**PASSAGE SHOWN**
H. Dai, R. Srikant, and C. Zhang (Eds.): PAKDD 2004, LNAI 3056, pp. 207–211, 2004.
© Springer-Verlag Berlin Heidelberg 2004
The Application of Emerging Patterns for Improving the
Quality of Rare-Class Classification
Hamad Alhammady and Kotagiri Ramamohanarao
Department of Computer Science and Software Engineering
The University of Melbourne
Parkville, Victoria 3010, Australia
{hhammady, rao}@cs.mu.oz.au
Abstract. The classification of rare cases is a challenging problem in many real
life applications. The scarcity of the rare cases makes it difficult for traditional
classifiers to classify them correctly. In this paper, we propose a new approach
to use emerging patterns (EPs) [3] in rare-class classification (EPRC).
Traditional EP-based classifiers [2] fail to achieve accepted results when
dealing with rare cases. EPRC overcomes this problem by applying three
improving stages: generating new undiscovered EPs for the rare class, pruning
low-support EPs, and increasing the supports of the rare-class EPs. An
experimental evaluation carried out on a number of rare-class databases shows
that EPRC outperforms EP-based classifiers as well as other classification
methods such as PNrule [1], Metacost [6], and C4.5 [7].

**YOUR TASK**
Which three improving stages does EPRC apply, according to the abstract on rare-class classification? The lines after this point are separate material and have no connection to the abstract.

**INFORMATION SUPPLIED**
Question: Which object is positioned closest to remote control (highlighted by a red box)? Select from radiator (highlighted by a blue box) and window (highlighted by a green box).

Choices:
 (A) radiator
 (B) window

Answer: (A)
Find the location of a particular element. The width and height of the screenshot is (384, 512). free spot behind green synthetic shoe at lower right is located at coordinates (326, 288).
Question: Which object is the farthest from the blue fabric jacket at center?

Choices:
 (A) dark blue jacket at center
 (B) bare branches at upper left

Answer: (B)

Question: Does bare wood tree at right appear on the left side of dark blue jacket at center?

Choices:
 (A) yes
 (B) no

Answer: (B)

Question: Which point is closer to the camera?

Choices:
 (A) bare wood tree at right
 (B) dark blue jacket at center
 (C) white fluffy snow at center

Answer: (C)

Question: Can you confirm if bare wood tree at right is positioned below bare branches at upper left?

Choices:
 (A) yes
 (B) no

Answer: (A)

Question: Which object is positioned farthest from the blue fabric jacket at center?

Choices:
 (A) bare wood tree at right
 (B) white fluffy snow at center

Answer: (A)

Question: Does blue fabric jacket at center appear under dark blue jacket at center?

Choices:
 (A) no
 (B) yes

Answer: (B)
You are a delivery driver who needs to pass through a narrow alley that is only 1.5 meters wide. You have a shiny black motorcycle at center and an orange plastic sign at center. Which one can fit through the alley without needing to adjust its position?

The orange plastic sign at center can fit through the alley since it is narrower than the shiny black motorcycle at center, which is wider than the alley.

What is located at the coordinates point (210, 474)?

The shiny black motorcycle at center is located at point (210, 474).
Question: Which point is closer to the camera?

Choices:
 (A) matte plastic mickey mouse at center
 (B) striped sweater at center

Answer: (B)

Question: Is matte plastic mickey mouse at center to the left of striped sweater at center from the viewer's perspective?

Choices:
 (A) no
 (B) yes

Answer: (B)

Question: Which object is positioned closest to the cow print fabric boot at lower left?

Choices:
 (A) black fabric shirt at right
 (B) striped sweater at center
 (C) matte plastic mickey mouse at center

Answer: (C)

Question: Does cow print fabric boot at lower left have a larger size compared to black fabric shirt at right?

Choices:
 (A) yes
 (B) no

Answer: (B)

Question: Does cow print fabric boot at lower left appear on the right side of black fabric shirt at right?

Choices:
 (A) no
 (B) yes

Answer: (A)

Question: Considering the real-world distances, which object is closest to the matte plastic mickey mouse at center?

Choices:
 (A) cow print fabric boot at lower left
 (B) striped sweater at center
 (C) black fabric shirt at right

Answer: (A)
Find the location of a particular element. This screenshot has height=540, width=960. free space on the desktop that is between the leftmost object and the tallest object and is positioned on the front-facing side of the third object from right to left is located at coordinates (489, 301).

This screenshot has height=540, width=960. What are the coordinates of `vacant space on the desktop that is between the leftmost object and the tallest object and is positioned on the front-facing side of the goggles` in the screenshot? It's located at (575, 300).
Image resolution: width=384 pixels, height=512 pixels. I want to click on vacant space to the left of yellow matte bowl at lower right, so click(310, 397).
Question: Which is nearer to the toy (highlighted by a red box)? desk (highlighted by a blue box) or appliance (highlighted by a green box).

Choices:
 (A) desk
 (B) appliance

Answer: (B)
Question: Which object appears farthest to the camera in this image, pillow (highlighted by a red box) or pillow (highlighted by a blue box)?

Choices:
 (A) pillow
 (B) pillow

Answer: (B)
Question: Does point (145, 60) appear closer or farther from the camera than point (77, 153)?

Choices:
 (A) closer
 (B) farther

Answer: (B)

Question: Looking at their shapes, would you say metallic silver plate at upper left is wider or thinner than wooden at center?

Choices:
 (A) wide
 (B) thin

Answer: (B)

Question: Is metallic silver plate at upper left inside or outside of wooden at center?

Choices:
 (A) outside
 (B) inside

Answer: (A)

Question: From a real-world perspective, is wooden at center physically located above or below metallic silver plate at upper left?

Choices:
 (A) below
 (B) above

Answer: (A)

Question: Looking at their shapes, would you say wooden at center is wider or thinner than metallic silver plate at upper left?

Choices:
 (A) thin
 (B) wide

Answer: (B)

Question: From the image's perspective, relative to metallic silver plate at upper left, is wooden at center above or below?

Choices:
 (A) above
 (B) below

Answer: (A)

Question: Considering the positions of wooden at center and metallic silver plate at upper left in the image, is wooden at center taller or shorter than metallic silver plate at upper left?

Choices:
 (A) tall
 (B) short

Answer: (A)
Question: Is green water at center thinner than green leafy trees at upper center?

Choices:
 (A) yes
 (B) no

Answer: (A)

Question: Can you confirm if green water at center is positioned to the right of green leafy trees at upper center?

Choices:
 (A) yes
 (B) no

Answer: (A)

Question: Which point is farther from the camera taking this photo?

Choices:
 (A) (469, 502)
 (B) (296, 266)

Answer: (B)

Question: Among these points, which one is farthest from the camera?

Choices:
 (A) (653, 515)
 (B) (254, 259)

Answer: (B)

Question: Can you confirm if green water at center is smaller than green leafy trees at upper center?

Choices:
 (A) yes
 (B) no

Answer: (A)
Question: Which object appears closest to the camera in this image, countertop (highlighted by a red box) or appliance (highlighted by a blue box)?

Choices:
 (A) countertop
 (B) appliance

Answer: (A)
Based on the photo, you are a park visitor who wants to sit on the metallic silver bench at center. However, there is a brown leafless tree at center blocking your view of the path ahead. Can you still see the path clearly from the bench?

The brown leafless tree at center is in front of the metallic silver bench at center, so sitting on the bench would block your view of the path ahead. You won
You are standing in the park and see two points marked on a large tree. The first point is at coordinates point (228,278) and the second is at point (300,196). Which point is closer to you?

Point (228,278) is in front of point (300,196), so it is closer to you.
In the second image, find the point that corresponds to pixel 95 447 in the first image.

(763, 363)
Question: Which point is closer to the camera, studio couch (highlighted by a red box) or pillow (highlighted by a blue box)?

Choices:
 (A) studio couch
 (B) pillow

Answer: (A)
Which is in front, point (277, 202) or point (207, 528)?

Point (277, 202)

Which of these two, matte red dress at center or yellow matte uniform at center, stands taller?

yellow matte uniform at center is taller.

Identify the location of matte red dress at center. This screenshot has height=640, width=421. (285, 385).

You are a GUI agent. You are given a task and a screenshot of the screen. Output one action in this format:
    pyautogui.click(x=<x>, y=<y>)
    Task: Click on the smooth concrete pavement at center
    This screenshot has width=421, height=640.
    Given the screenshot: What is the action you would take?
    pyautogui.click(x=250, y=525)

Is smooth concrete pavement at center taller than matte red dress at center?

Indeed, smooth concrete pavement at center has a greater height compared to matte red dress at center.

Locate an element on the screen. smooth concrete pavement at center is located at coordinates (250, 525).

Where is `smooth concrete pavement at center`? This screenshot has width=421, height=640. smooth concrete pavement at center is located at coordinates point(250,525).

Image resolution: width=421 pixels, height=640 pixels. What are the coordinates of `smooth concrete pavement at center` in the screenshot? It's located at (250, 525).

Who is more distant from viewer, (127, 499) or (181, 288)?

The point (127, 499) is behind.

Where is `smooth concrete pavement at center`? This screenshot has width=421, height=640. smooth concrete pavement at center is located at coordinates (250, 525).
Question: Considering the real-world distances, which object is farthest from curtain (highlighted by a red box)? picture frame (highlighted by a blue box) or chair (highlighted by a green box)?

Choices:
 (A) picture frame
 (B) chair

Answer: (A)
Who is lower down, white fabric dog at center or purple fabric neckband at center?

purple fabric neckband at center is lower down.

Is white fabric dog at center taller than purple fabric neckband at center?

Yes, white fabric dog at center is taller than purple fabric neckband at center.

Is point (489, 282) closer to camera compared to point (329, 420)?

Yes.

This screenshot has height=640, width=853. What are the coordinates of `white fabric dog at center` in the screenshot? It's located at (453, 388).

**SOLVED PROBLEM**
Generating new undiscovered EPs for the rare class, pruning low-support EPs, and increasing the supports of the rare-class EPs.